Extracted data:
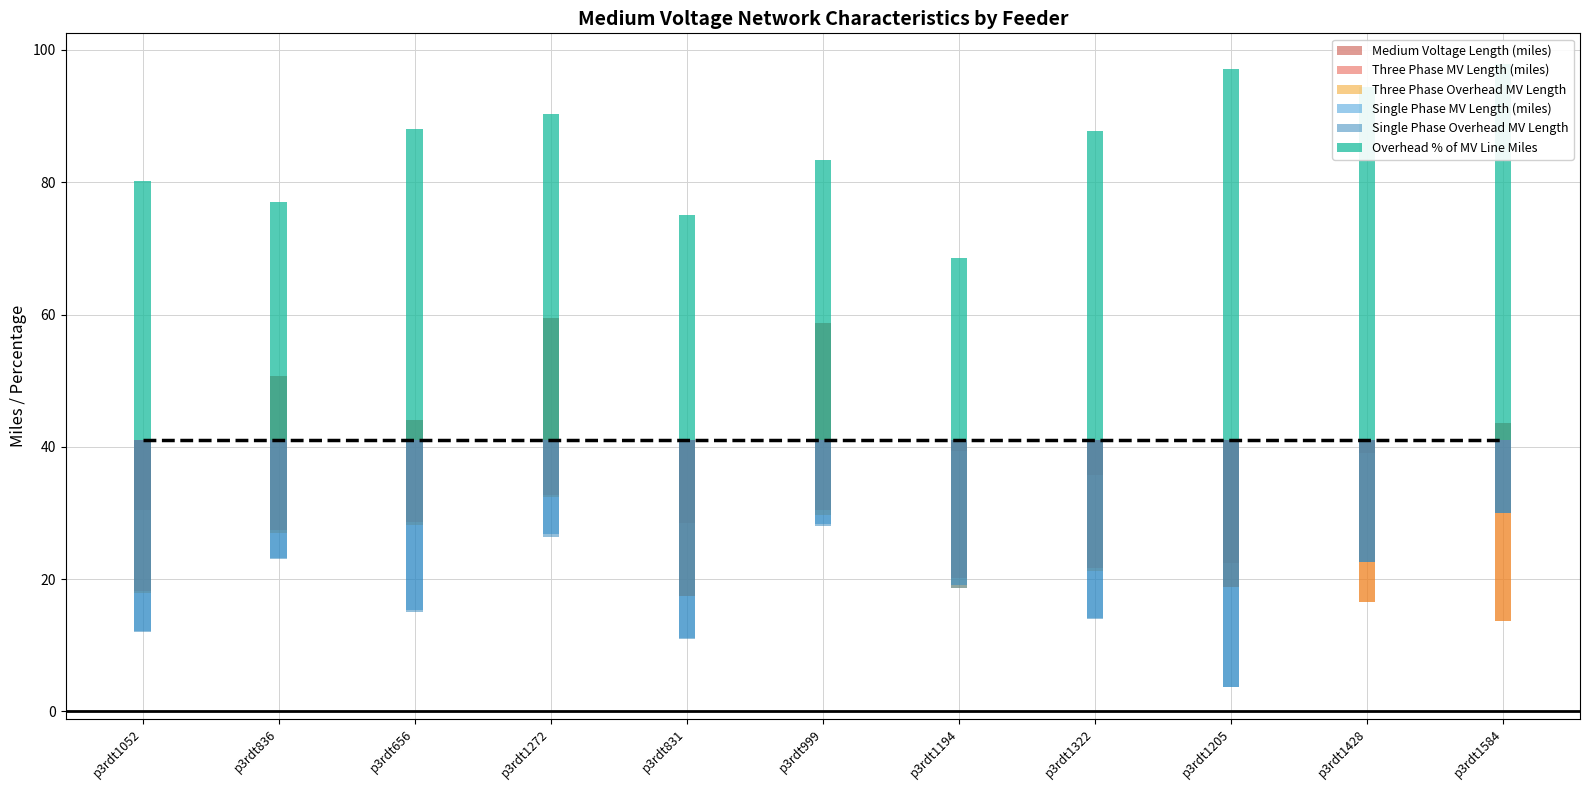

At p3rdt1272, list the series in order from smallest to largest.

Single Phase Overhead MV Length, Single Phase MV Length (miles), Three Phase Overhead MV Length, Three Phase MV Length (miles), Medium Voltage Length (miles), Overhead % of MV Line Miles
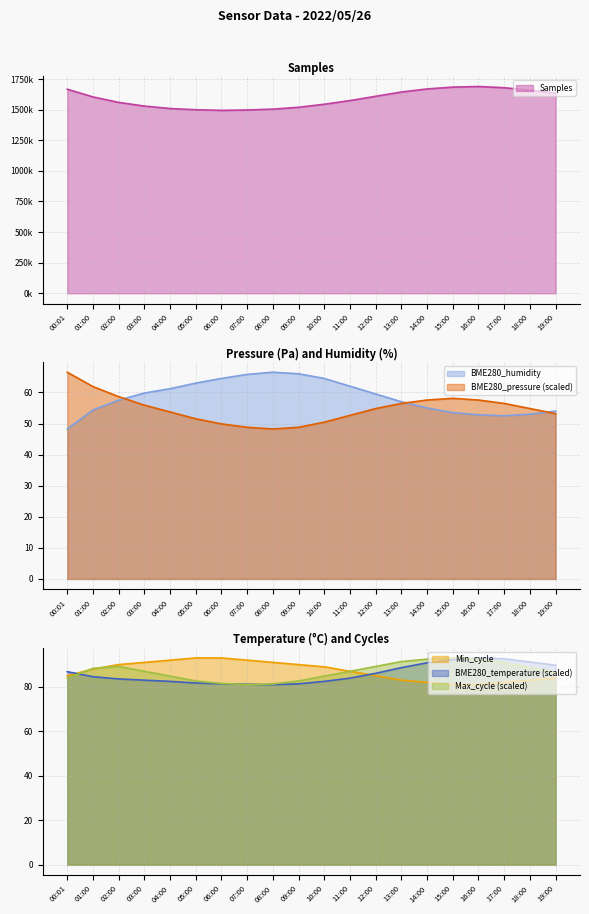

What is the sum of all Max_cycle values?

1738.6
* * *
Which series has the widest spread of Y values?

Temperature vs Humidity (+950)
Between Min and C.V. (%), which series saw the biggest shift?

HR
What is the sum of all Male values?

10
---
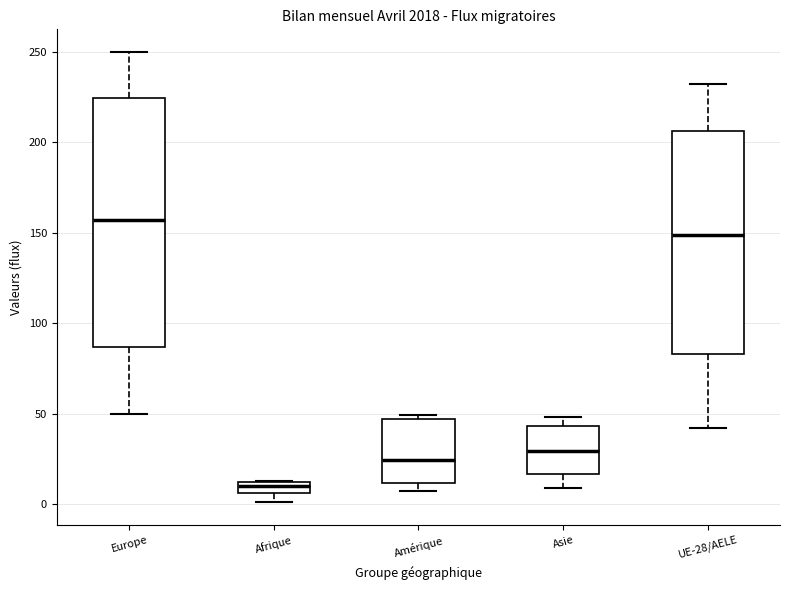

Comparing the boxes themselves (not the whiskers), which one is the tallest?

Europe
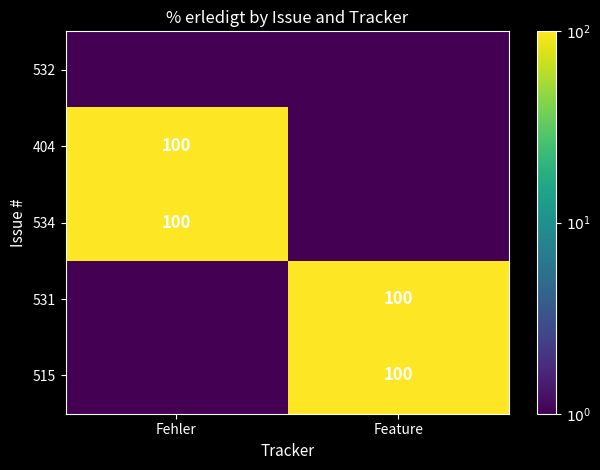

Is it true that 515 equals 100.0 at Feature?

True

To do: Which lines in the rows above contain the word "series"? Return each of them in full.

Answer section:
At p3rdt1272, list the series in order from smallest to largest.
Which series has the widest spread of Y values?
Between Min and C.V. (%), which series saw the biggest shift?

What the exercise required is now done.